The mindset here is so alien to me. Do people think that the EU is willing to take action against Apple, and yet somehow unwilling to take action against Google?
It's currently happening. Try using YouTube or Google Search on the desktop with, for example, MS Edge. Google will tell you you should download Chrome to work better.
The only reason that's not the case on iOS devices is that they don't have that option.
MS Edge uses Blink under the hood, which is a Chrome fork. The monoculture is all but here, save for dwindling Firefox and Webkit. Everything else that's popular is effectively a Chrome skin, or if you like, Linux distributions packaging up stuff around the kernel (the rendering engine).

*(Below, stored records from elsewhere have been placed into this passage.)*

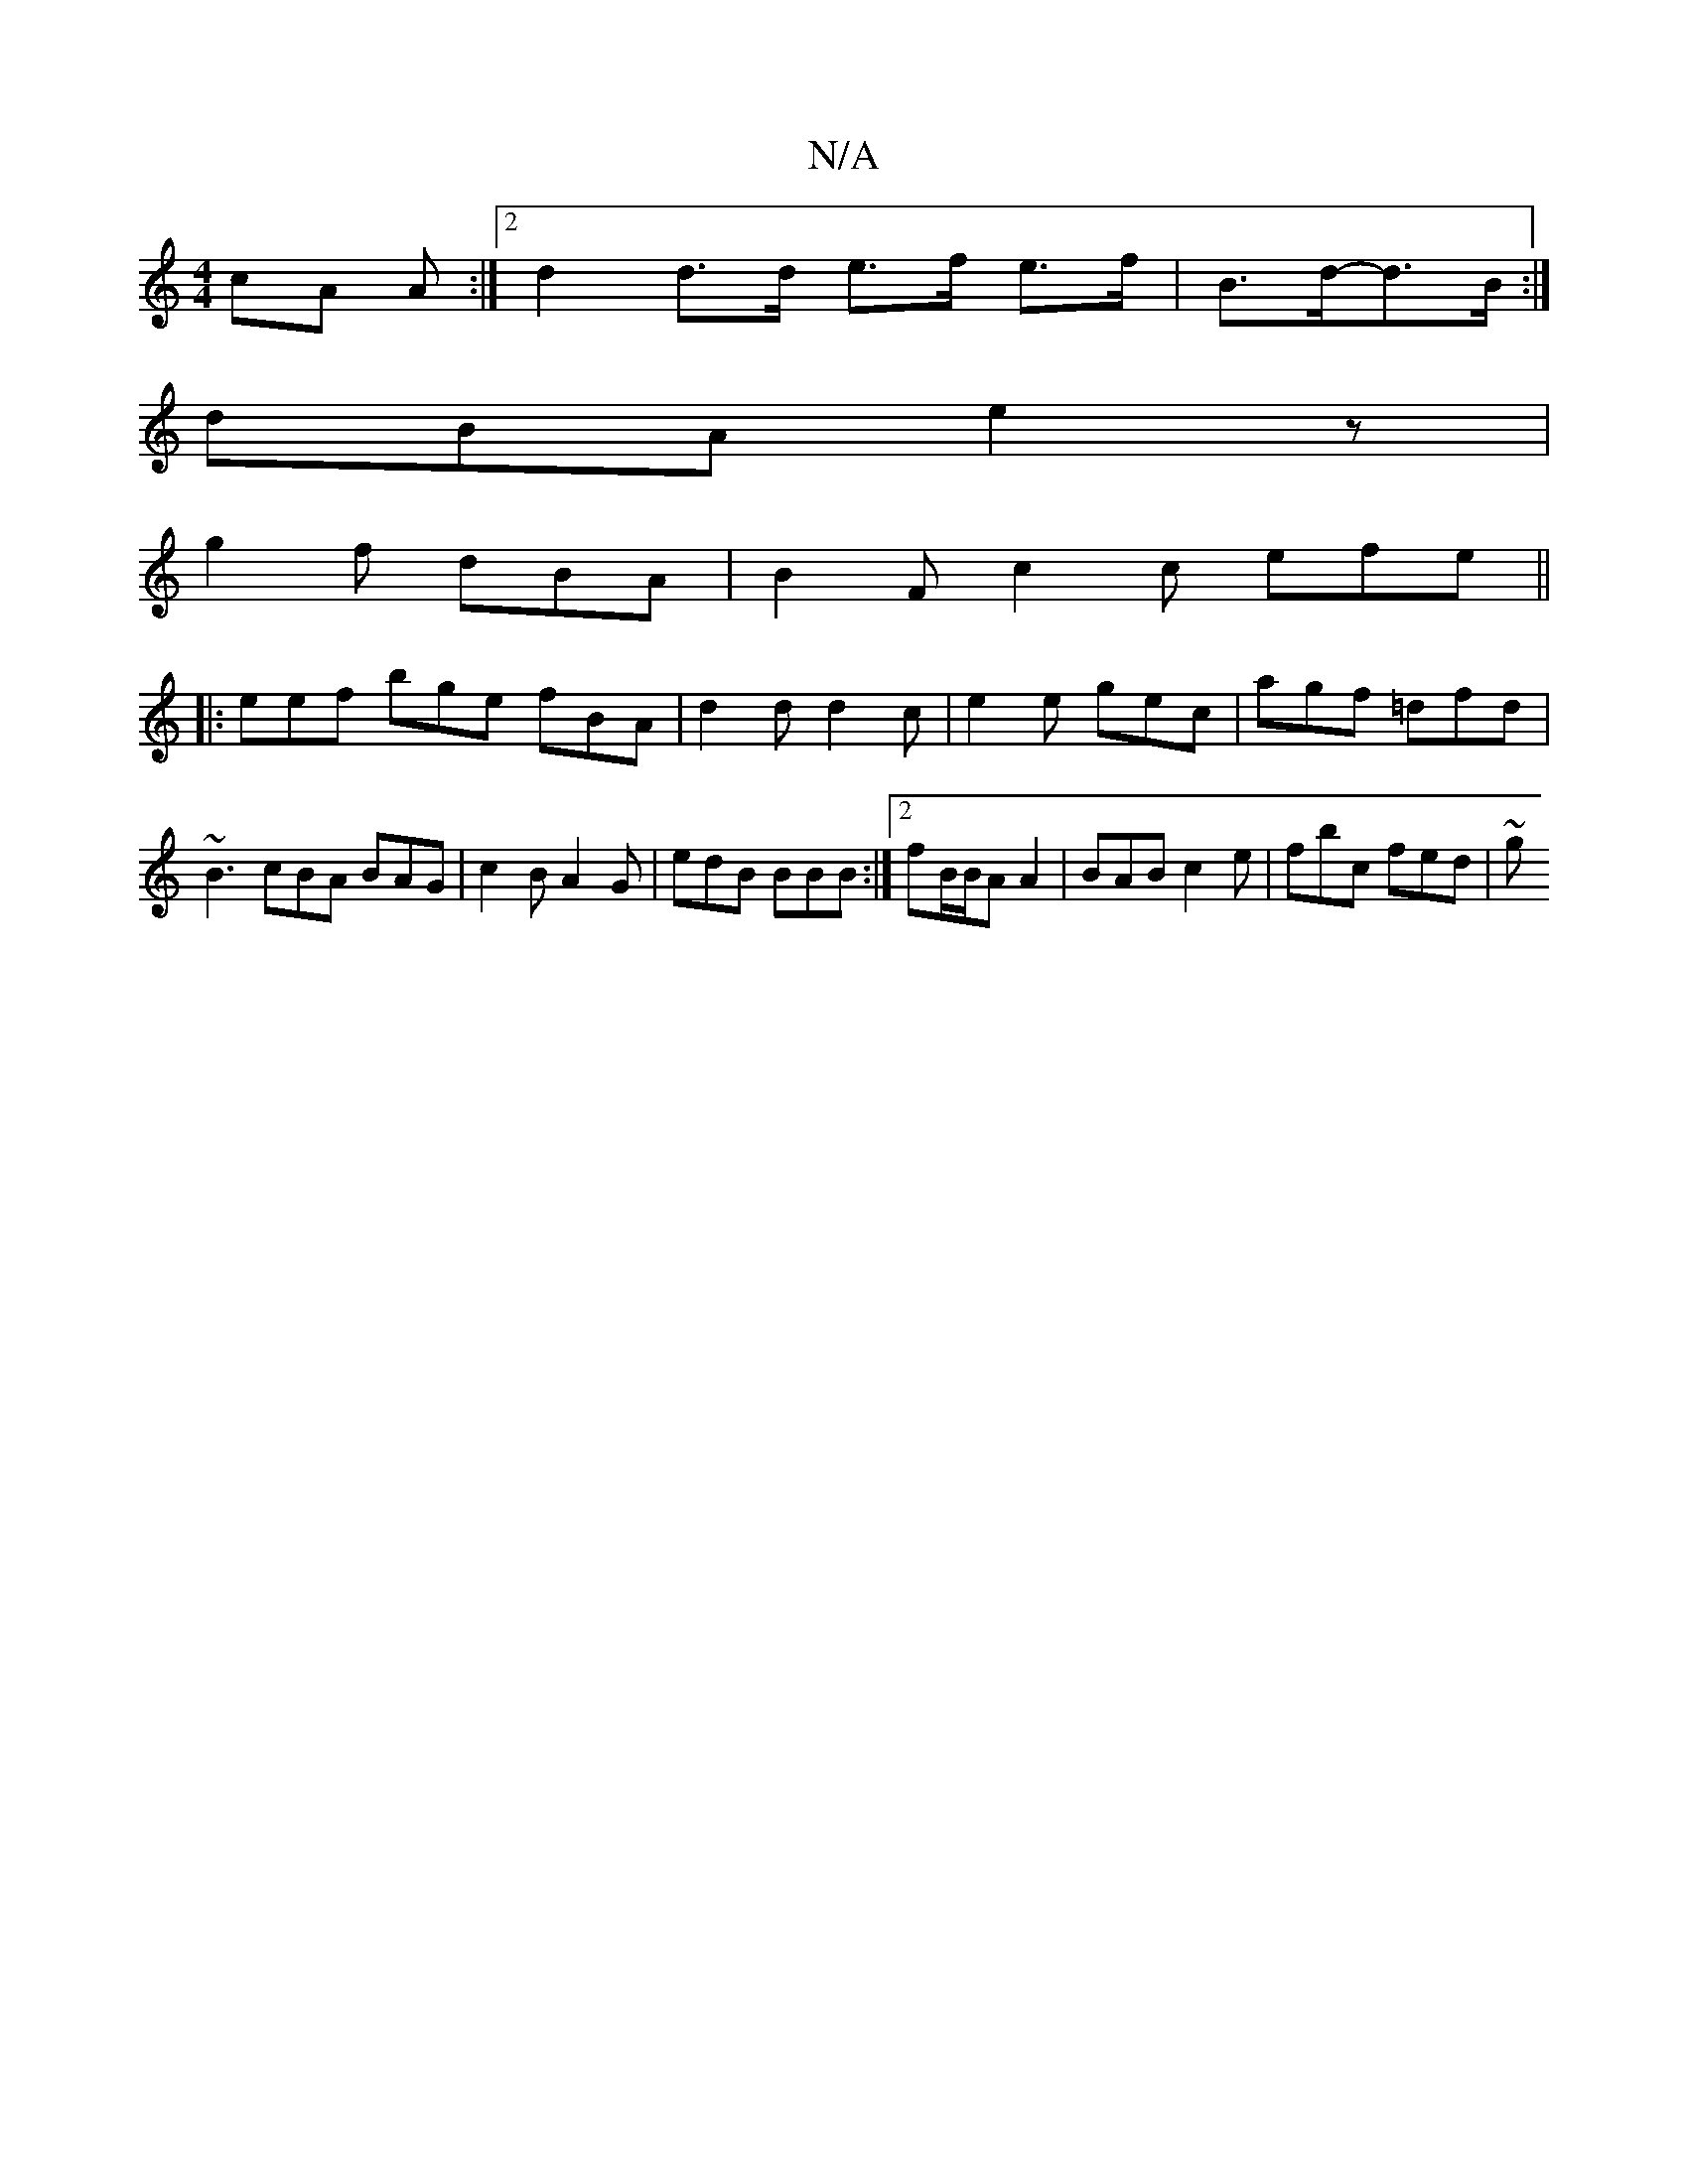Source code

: X:1
T:N/A
M:4/4
R:N/A
K:Cmajor
>cA A2/:|2 d2 d>d e>f e>f | B>d-d>B :|]
dBA e2 z |
g2 f dBA | B2F c2c efe ||
|: eef bge fBA | d2 d d2 c | e2e gec | agf =dfd | ~B3 cBA BAG | c2 B A2 G | edB BBB :|2 fB/B/A A2 | BAB c2 e | fbc fed | ~g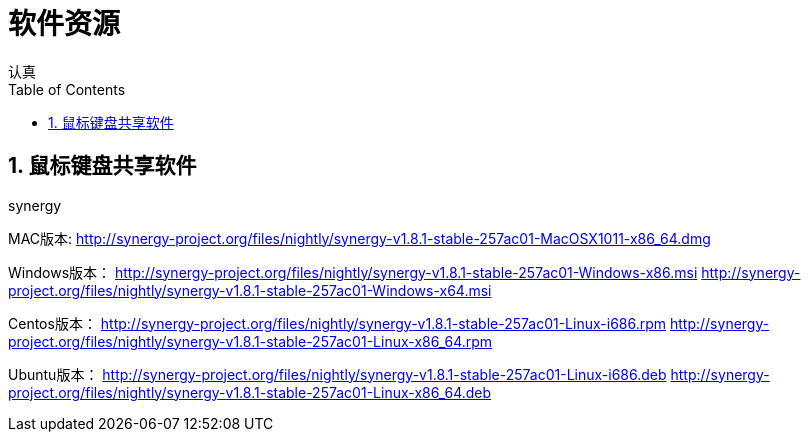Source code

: = 软件资源
认真
:toc:
:toclevels: 4
:toc-position: left
:source-highlighter: pygments
:icons: font
:sectnums:

== 鼠标键盘共享软件

.synergy
****
MAC版本:
http://synergy-project.org/files/nightly/synergy-v1.8.1-stable-257ac01-MacOSX1011-x86_64.dmg

Windows版本：
http://synergy-project.org/files/nightly/synergy-v1.8.1-stable-257ac01-Windows-x86.msi
http://synergy-project.org/files/nightly/synergy-v1.8.1-stable-257ac01-Windows-x64.msi

Centos版本：
http://synergy-project.org/files/nightly/synergy-v1.8.1-stable-257ac01-Linux-i686.rpm
http://synergy-project.org/files/nightly/synergy-v1.8.1-stable-257ac01-Linux-x86_64.rpm

Ubuntu版本：
http://synergy-project.org/files/nightly/synergy-v1.8.1-stable-257ac01-Linux-i686.deb
http://synergy-project.org/files/nightly/synergy-v1.8.1-stable-257ac01-Linux-x86_64.deb

****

I didn't say Chrome would actually make it work better. The fact that MS decided not to maintain their version of Edge is a little frustrating, because more competition would be better. Indeed, that's why I want Safari to remain.
But even reskinned Chrome isn't safe from nag messages to switch to Chrome.
I do think it’s unlikely, or at least unlikely to happen before the damage is done and we’re stuck with a permanent browser engine monoculture.
If they were rolling out policy to quash anticompetitive behavior in the browser space along with requiring Apple to open iOS up I’d be much more comfortable. The two should go hand in hand. I don’t want Google to have any opportunity to entrench Chrome/Blink on iOS.
It’s pretty reasonable to believe whatever action it takes will be a long ways away, a period during which the user experience will suffer. You don’t have to believe they’ll never act; you just have to believe they’ll act slowly and poorly. For example, the proposal to force iMessage interoperability which makes little sense and introduces security risks.